● Description of the task: Reproduce the records exactly through the line with "584 198 3.36".

____________________

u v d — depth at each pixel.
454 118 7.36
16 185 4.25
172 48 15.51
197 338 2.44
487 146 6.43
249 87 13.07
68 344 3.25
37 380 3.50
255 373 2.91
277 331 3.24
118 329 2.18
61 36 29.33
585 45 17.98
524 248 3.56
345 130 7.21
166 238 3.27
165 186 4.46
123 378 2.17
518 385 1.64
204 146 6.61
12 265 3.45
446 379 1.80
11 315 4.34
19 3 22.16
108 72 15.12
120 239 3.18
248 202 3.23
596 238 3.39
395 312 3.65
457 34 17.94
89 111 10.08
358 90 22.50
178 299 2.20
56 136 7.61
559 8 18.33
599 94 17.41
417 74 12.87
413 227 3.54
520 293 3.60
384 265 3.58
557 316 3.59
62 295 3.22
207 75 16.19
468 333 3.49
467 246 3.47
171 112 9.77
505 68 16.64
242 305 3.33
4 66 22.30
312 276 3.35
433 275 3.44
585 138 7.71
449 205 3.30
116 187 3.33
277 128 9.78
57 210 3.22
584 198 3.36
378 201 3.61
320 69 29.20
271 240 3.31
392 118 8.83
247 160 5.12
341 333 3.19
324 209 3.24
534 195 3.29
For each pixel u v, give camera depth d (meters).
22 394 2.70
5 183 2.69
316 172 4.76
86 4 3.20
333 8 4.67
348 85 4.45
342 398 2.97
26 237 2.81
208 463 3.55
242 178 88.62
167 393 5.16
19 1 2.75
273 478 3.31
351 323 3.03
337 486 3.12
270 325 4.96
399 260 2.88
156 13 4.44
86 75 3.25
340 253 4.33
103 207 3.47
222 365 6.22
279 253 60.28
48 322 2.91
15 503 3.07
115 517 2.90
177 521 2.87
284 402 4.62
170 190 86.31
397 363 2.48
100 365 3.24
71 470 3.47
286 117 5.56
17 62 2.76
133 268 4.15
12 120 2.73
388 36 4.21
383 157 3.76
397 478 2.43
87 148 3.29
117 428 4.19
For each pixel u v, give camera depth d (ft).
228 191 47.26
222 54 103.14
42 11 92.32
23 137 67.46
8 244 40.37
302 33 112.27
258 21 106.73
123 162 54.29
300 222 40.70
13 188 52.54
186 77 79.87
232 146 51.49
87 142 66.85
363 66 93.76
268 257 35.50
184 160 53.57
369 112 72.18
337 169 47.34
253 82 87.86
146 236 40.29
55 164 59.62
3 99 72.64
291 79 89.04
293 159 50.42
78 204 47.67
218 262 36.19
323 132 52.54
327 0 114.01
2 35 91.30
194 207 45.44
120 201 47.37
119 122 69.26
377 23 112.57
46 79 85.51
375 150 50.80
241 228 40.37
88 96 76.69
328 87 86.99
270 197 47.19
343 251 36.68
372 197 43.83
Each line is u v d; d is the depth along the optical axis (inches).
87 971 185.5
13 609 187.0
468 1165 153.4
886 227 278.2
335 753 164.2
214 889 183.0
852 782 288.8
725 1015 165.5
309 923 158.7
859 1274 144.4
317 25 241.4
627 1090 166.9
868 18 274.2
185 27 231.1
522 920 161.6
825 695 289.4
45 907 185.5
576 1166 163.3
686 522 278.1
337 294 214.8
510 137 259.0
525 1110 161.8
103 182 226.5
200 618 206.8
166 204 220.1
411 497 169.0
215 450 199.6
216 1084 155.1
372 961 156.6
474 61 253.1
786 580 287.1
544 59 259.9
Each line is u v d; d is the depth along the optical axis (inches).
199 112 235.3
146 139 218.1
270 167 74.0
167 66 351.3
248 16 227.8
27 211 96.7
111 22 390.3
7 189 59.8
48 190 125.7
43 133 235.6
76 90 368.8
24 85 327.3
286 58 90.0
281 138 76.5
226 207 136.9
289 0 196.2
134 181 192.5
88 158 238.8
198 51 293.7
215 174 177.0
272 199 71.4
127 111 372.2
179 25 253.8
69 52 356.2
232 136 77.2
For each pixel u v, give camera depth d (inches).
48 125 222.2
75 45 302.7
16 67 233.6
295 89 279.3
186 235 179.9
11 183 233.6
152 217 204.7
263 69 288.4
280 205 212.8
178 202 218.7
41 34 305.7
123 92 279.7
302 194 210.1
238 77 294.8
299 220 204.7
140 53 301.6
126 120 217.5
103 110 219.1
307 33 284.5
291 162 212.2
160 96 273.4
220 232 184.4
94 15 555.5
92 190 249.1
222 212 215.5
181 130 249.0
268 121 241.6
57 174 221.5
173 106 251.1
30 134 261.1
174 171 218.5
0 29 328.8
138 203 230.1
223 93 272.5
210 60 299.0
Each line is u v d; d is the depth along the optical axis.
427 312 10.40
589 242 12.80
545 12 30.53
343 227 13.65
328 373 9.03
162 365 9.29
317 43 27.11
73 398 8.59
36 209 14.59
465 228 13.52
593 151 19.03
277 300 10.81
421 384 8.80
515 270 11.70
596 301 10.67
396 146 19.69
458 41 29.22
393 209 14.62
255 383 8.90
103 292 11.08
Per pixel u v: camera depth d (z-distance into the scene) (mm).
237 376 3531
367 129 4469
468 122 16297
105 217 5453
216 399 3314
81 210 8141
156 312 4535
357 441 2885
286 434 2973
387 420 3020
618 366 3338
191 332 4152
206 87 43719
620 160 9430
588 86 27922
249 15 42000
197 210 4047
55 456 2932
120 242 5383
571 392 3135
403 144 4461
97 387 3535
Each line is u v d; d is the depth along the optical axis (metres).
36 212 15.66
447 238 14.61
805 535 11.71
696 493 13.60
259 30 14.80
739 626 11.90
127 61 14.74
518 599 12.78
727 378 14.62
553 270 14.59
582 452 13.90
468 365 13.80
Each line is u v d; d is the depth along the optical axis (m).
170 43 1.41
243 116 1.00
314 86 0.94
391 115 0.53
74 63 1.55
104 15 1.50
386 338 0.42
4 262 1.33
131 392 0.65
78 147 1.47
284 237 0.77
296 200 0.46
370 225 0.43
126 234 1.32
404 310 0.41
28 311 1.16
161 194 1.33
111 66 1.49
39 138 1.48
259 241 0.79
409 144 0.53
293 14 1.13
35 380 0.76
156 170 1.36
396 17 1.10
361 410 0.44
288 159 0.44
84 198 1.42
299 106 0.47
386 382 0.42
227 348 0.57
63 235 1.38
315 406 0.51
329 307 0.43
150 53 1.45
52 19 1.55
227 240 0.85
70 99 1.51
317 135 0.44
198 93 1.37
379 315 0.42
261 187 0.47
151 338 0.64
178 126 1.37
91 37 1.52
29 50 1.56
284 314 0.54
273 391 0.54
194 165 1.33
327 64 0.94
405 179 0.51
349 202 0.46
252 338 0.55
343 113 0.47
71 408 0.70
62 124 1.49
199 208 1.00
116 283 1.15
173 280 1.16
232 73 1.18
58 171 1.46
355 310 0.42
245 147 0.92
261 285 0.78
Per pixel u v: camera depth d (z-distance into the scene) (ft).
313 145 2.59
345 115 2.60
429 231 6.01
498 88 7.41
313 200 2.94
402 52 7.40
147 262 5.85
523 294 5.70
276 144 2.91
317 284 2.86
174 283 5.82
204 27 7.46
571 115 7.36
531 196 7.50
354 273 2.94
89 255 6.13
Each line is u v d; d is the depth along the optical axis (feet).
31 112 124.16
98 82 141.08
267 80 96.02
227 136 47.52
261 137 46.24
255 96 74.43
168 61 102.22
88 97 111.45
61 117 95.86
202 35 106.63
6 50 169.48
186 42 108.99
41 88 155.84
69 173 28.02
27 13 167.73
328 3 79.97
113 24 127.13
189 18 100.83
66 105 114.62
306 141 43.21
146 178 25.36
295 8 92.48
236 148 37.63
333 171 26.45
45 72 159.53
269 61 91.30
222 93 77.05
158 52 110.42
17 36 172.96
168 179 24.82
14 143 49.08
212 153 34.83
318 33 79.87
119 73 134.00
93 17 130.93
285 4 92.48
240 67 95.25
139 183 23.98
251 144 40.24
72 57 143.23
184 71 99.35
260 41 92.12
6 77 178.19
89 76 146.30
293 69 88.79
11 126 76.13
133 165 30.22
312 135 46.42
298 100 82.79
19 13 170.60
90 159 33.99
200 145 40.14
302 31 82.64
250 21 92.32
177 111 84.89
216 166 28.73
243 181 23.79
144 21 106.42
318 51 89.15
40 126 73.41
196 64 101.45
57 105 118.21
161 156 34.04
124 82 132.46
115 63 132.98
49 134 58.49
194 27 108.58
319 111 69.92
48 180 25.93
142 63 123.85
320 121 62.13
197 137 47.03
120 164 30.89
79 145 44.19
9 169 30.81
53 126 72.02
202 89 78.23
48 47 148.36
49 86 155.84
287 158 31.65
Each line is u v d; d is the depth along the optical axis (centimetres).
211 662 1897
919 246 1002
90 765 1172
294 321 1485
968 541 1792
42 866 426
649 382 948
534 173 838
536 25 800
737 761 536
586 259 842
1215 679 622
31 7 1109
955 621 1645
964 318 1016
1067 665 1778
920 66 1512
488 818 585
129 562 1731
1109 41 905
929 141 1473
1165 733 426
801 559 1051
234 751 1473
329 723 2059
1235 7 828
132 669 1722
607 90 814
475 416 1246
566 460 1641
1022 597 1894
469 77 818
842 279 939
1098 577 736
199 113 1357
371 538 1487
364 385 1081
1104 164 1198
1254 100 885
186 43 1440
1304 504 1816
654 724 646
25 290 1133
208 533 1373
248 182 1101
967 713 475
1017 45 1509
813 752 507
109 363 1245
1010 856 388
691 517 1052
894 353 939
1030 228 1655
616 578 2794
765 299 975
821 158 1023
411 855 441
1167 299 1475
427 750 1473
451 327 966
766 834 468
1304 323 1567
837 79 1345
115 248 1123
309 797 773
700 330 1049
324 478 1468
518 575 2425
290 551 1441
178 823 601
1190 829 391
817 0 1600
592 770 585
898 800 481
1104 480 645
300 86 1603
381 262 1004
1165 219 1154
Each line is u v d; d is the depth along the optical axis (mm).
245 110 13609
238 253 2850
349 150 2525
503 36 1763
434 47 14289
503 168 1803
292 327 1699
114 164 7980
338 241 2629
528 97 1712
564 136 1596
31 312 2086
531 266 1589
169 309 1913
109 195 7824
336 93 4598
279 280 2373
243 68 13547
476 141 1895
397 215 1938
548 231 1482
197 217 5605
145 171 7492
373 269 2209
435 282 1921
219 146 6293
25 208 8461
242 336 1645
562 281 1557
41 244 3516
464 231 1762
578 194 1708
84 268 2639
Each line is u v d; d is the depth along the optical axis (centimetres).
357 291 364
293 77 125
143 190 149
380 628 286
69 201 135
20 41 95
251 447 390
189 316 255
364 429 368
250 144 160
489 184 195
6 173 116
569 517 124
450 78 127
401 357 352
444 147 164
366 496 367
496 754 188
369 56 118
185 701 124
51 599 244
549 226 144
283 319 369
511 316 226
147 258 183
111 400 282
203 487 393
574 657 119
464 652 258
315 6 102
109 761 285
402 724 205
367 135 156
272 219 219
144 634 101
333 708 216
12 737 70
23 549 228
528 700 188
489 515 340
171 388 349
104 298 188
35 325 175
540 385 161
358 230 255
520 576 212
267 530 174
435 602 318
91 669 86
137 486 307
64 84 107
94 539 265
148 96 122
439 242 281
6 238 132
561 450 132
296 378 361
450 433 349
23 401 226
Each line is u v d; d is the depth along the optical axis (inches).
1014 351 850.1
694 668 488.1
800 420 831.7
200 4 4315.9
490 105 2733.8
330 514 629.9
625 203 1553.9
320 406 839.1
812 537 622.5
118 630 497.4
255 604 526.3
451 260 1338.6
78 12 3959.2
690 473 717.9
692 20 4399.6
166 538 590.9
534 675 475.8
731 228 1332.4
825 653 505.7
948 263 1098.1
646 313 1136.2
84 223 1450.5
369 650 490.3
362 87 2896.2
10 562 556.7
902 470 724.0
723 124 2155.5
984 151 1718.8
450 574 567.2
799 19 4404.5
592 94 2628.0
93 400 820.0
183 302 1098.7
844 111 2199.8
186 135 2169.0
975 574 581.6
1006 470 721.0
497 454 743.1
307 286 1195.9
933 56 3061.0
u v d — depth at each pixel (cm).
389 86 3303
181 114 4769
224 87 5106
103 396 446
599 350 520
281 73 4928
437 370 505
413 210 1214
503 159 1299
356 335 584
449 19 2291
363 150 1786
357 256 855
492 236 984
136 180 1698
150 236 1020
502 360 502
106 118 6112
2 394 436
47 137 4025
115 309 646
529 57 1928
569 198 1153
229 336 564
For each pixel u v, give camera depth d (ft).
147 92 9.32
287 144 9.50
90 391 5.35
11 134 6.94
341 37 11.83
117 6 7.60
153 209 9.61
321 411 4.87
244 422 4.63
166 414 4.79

____________________

● Output of the task:
u v d — depth at each pixel.
454 118 7.36
16 185 4.25
172 48 15.51
197 338 2.44
487 146 6.43
249 87 13.07
68 344 3.25
37 380 3.50
255 373 2.91
277 331 3.24
118 329 2.18
61 36 29.33
585 45 17.98
524 248 3.56
345 130 7.21
166 238 3.27
165 186 4.46
123 378 2.17
518 385 1.64
204 146 6.61
12 265 3.45
446 379 1.80
11 315 4.34
19 3 22.16
108 72 15.12
120 239 3.18
248 202 3.23
596 238 3.39
395 312 3.65
457 34 17.94
89 111 10.08
358 90 22.50
178 299 2.20
56 136 7.61
559 8 18.33
599 94 17.41
417 74 12.87
413 227 3.54
520 293 3.60
384 265 3.58
557 316 3.59
62 295 3.22
207 75 16.19
468 333 3.49
467 246 3.47
171 112 9.77
505 68 16.64
242 305 3.33
4 66 22.30
312 276 3.35
433 275 3.44
585 138 7.71
449 205 3.30
116 187 3.33
277 128 9.78
57 210 3.22
584 198 3.36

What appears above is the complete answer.